Document images paired with their source code:
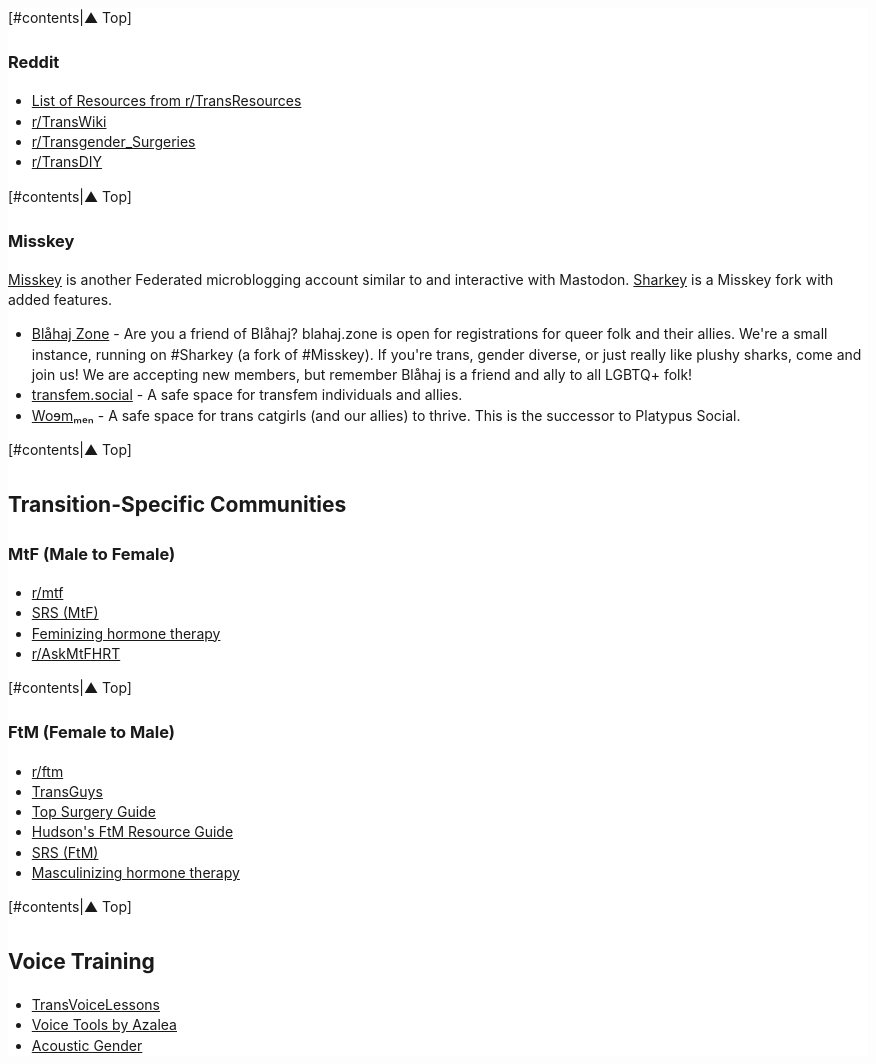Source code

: [#contents|▲ Top]

### Reddit

- [List of Resources from r/TransResources](https://www.reddit.com/r/Trans_Resources/wiki/support/index/#wiki_connecting_to_others)
- [r/TransWiki](https://www.reddit.com/r/TransWiki)
- [r/Transgender_Surgeries](https://www.reddit.com/r/Transgender_Surgeries)
- [r/TransDIY](https://reddit.com/r/TransDIY)

[#contents|▲ Top]

### Misskey

[Misskey](https://misskey-hub.net) is another Federated microblogging account similar to and interactive with Mastodon. [Sharkey](https://activitypub.software/TransFem-org/Sharkey) is a Misskey fork with added features.

- [Blåhaj Zone](https://blahaj.zone/) - Are you a friend of Blåhaj? blahaj.zone is open for registrations for queer folk and their allies. We're a small instance, running on #Sharkey (a fork of #Misskey). If you're trans, gender diverse, or just really like plushy sharks, come and join us! We are accepting new members, but remember Blåhaj is a friend and ally to all LGBTQ+ folk! 
- [transfem.social](https://transfem.social/) - A safe space for transfem individuals and allies.
- [Woɘmₘₑₙ](https://woem.men/) - A safe space for trans catgirls (and our allies) to thrive. This is the successor to Platypus Social.

[#contents|▲ Top]

## Transition-Specific Communities

### MtF (Male to Female)

- [r/mtf](https://reddit.com/r/mtf)
- [SRS (MtF)](https://en.wikipedia.org/wiki/Sex_reassignment_surgery_%28male-to-female%29)
- [Feminizing hormone therapy](https://en.wikipedia.org/wiki/Feminizing_hormone_therapy)
- [r/AskMtFHRT](https://reddit.com/r/AskMtFHRT)

[#contents|▲ Top]

### FtM (Female to Male)

- [r/ftm](https://reddit.com/r/ftm)
- [TransGuys](https://transguys.com)
- [Top Surgery Guide](https://www.topsurgery.net)
- [Hudson's FtM Resource Guide](http://www.ftmguide.org)
- [SRS (FtM)](https://en.wikipedia.org/wiki/Sex_reassignment_surgery_%28female-to-male%29)
- [Masculinizing hormone therapy](https://en.wikipedia.org/wiki/Masculinizing_hormone_therapy)

[#contents|▲ Top]

## Voice Training

- [TransVoiceLessons](https://www.youtube.com/@TransVoiceLessons)
- [Voice Tools by Azalea](https://voice.hydev.org)
- [Acoustic Gender](https://acousticgender.space/)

◆ DIRECTIONS FOR THIS TASK
Reproduce the lines of the data above without any change, starting at the line that contains "## Transition-Specific Communities" and stopping after the line that contains "### FtM (Female to Male)".

◆ EXERCISE SOLUTION
## Transition-Specific Communities

### MtF (Male to Female)

- [r/mtf](https://reddit.com/r/mtf)
- [SRS (MtF)](https://en.wikipedia.org/wiki/Sex_reassignment_surgery_%28male-to-female%29)
- [Feminizing hormone therapy](https://en.wikipedia.org/wiki/Feminizing_hormone_therapy)
- [r/AskMtFHRT](https://reddit.com/r/AskMtFHRT)

[#contents|▲ Top]

### FtM (Female to Male)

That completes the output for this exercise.